Thursday, April 21, 2016

Bill Murray Speaks

Bill Murray recently sat down for car ride with David Granger and Scott Raab which was transcribed for Esquire Magazine. Here are some of the highlights from the transcription:

On Adele:
"She's really funny. She sings these songs and people are just bathing themselves in tears. They're just crying and weeping over the way she sings the songs. And then she goes [impersonating Adele], "So glad that you're still here. I mean, I had the shits last night, and it was like all over my sheets, all over me panties and me jammies." It's like, "What?" This is the way she talks in between songs. People are just gobsmacked by it, because you don't see it coming. And then she goes [impersonating Adele], "Oh, here's a song.
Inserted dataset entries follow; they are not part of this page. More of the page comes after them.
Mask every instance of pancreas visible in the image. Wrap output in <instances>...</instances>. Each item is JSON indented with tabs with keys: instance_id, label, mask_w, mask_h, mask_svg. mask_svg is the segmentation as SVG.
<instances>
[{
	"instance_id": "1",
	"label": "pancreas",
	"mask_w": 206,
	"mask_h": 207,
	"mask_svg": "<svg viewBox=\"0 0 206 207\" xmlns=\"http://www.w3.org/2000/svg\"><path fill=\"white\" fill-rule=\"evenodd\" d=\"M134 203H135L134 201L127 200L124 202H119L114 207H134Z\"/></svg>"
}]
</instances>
I hope I don't fuck this up 'cause of my drinking." And then she goes back to singing, and you're completely spellbound. 

I became a fan when I was driving my sons to school. I had Adele on, and I look in the rearview mirror and all three of my sons are in the back singing. And I'm thinking, What the hell touched these guys? So I started singing it myself after I dropped them off. [Singing] "You're gonna wish you / Never had met me / Tears are gonna fall / Rolling in the deep…." Anyway, there Trump is at the Adele concert, rolling in the deep with the guys muscling him down the hall. And I go, "Hey, how ya doin'?" He says, "When this is all over, we're gonna get together and we're gonna play some golf." "When this is all over.""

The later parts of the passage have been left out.